Exercise material section start

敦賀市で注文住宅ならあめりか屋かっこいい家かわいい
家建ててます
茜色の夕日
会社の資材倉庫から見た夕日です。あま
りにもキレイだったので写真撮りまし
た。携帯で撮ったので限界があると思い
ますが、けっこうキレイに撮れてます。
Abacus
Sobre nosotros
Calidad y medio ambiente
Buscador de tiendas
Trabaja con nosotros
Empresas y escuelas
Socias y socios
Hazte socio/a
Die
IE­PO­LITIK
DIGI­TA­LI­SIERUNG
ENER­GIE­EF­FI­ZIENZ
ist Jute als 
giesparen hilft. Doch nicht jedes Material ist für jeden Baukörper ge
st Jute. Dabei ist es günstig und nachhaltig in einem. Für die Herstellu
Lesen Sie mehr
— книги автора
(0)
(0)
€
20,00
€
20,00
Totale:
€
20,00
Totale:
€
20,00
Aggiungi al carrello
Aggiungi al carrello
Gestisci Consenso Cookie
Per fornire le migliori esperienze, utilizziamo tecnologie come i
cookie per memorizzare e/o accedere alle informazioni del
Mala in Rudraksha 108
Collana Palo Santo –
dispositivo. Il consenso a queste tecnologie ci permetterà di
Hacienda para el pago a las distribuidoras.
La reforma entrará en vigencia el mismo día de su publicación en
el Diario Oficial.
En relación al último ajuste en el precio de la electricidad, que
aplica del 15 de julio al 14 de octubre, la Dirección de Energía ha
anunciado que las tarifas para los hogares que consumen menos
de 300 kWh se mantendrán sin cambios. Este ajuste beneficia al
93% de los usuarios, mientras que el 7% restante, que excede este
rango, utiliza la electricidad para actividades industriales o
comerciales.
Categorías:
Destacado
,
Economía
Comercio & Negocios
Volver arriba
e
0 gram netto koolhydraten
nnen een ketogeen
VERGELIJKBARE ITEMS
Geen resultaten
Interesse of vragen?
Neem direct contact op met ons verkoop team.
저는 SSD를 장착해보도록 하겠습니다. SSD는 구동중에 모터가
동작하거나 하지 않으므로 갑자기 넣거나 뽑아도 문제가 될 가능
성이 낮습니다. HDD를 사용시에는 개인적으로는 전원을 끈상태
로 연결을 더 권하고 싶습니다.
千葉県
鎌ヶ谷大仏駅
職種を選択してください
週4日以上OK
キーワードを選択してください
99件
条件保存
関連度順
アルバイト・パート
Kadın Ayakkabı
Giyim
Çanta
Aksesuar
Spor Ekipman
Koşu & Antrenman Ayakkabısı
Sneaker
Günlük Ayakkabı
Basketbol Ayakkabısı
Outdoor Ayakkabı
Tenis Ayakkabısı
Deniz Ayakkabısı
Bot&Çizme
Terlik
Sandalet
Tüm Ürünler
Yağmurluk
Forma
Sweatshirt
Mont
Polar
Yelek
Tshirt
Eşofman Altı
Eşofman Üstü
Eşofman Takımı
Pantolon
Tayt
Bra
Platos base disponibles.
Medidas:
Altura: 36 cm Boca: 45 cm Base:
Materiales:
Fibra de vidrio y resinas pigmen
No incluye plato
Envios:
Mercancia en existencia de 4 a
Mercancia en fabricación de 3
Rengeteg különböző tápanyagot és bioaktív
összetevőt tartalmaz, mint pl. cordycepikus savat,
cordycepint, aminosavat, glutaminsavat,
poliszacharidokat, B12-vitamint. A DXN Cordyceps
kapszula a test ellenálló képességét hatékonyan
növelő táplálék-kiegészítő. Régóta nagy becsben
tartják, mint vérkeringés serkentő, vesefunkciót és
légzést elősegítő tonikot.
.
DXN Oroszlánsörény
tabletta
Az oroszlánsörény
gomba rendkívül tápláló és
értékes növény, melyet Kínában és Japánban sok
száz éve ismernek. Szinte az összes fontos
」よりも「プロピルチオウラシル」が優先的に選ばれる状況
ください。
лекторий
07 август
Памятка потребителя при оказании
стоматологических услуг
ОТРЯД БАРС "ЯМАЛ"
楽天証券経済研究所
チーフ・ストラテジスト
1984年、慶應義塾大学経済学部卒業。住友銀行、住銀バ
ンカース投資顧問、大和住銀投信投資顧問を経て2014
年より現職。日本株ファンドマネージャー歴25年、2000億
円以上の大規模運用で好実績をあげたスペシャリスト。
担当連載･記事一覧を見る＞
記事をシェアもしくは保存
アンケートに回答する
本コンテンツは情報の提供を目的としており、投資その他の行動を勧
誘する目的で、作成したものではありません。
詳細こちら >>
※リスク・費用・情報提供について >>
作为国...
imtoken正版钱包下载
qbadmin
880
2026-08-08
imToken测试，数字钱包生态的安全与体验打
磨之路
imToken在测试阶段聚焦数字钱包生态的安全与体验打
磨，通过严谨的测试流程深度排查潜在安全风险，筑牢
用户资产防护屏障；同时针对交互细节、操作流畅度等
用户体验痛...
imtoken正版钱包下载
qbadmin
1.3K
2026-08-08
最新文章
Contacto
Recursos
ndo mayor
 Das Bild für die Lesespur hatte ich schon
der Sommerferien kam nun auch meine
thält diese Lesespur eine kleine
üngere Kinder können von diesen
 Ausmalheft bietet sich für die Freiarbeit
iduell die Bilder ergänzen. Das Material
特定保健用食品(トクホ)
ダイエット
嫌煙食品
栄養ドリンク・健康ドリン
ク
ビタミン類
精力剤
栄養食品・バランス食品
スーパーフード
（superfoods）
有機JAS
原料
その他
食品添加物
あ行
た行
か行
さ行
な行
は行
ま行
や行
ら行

Exercise material section end

§ **Task goal**: Print out each record above exactly, with nothing omitted.

§ **Written reply**:
敦賀市で注文住宅ならあめりか屋かっこいい家かわいい
家建ててます
茜色の夕日
会社の資材倉庫から見た夕日です。あま
りにもキレイだったので写真撮りまし
た。携帯で撮ったので限界があると思い
ますが、けっこうキレイに撮れてます。
Abacus
Sobre nosotros
Calidad y medio ambiente
Buscador de tiendas
Trabaja con nosotros
Empresas y escuelas
Socias y socios
Hazte socio/a
Die
IE­PO­LITIK
DIGI­TA­LI­SIERUNG
ENER­GIE­EF­FI­ZIENZ
ist Jute als 
giesparen hilft. Doch nicht jedes Material ist für jeden Baukörper ge
st Jute. Dabei ist es günstig und nachhaltig in einem. Für die Herstellu
Lesen Sie mehr
— книги автора
(0)
(0)
€
20,00
€
20,00
Totale:
€
20,00
Totale:
€
20,00
Aggiungi al carrello
Aggiungi al carrello
Gestisci Consenso Cookie
Per fornire le migliori esperienze, utilizziamo tecnologie come i
cookie per memorizzare e/o accedere alle informazioni del
Mala in Rudraksha 108
Collana Palo Santo –
dispositivo. Il consenso a queste tecnologie ci permetterà di
Hacienda para el pago a las distribuidoras.
La reforma entrará en vigencia el mismo día de su publicación en
el Diario Oficial.
En relación al último ajuste en el precio de la electricidad, que
aplica del 15 de julio al 14 de octubre, la Dirección de Energía ha
anunciado que las tarifas para los hogares que consumen menos
de 300 kWh se mantendrán sin cambios. Este ajuste beneficia al
93% de los usuarios, mientras que el 7% restante, que excede este
rango, utiliza la electricidad para actividades industriales o
comerciales.
Categorías:
Destacado
,
Economía
Comercio & Negocios
Volver arriba
e
0 gram netto koolhydraten
nnen een ketogeen
VERGELIJKBARE ITEMS
Geen resultaten
Interesse of vragen?
Neem direct contact op met ons verkoop team.
저는 SSD를 장착해보도록 하겠습니다. SSD는 구동중에 모터가
동작하거나 하지 않으므로 갑자기 넣거나 뽑아도 문제가 될 가능
성이 낮습니다. HDD를 사용시에는 개인적으로는 전원을 끈상태
로 연결을 더 권하고 싶습니다.
千葉県
鎌ヶ谷大仏駅
職種を選択してください
週4日以上OK
キーワードを選択してください
99件
条件保存
関連度順
アルバイト・パート
Kadın Ayakkabı
Giyim
Çanta
Aksesuar
Spor Ekipman
Koşu & Antrenman Ayakkabısı
Sneaker
Günlük Ayakkabı
Basketbol Ayakkabısı
Outdoor Ayakkabı
Tenis Ayakkabısı
Deniz Ayakkabısı
Bot&Çizme
Terlik
Sandalet
Tüm Ürünler
Yağmurluk
Forma
Sweatshirt
Mont
Polar
Yelek
Tshirt
Eşofman Altı
Eşofman Üstü
Eşofman Takımı
Pantolon
Tayt
Bra
Platos base disponibles.
Medidas:
Altura: 36 cm Boca: 45 cm Base:
Materiales:
Fibra de vidrio y resinas pigmen
No incluye plato
Envios:
Mercancia en existencia de 4 a
Mercancia en fabricación de 3
Rengeteg különböző tápanyagot és bioaktív
összetevőt tartalmaz, mint pl. cordycepikus savat,
cordycepint, aminosavat, glutaminsavat,
poliszacharidokat, B12-vitamint. A DXN Cordyceps
kapszula a test ellenálló képességét hatékonyan
növelő táplálék-kiegészítő. Régóta nagy becsben
tartják, mint vérkeringés serkentő, vesefunkciót és
légzést elősegítő tonikot.
.
DXN Oroszlánsörény
tabletta
Az oroszlánsörény
gomba rendkívül tápláló és
értékes növény, melyet Kínában és Japánban sok
száz éve ismernek. Szinte az összes fontos
」よりも「プロピルチオウラシル」が優先的に選ばれる状況
ください。
лекторий
07 август
Памятка потребителя при оказании
стоматологических услуг
ОТРЯД БАРС "ЯМАЛ"
楽天証券経済研究所
チーフ・ストラテジスト
1984年、慶應義塾大学経済学部卒業。住友銀行、住銀バ
ンカース投資顧問、大和住銀投信投資顧問を経て2014
年より現職。日本株ファンドマネージャー歴25年、2000億
円以上の大規模運用で好実績をあげたスペシャリスト。
担当連載･記事一覧を見る＞
記事をシェアもしくは保存
アンケートに回答する
本コンテンツは情報の提供を目的としており、投資その他の行動を勧
誘する目的で、作成したものではありません。
詳細こちら >>
※リスク・費用・情報提供について >>
作为国...
imtoken正版钱包下载
qbadmin
880
2026-08-08
imToken测试，数字钱包生态的安全与体验打
磨之路
imToken在测试阶段聚焦数字钱包生态的安全与体验打
磨，通过严谨的测试流程深度排查潜在安全风险，筑牢
用户资产防护屏障；同时针对交互细节、操作流畅度等
用户体验痛...
imtoken正版钱包下载
qbadmin
1.3K
2026-08-08
最新文章
Contacto
Recursos
ndo mayor
 Das Bild für die Lesespur hatte ich schon
der Sommerferien kam nun auch meine
thält diese Lesespur eine kleine
üngere Kinder können von diesen
 Ausmalheft bietet sich für die Freiarbeit
iduell die Bilder ergänzen. Das Material
特定保健用食品(トクホ)
ダイエット
嫌煙食品
栄養ドリンク・健康ドリン
ク
ビタミン類
精力剤
栄養食品・バランス食品
スーパーフード
（superfoods）
有機JAS
原料
その他
食品添加物
あ行
た行
か行
さ行
な行
は行
ま行
や行
ら行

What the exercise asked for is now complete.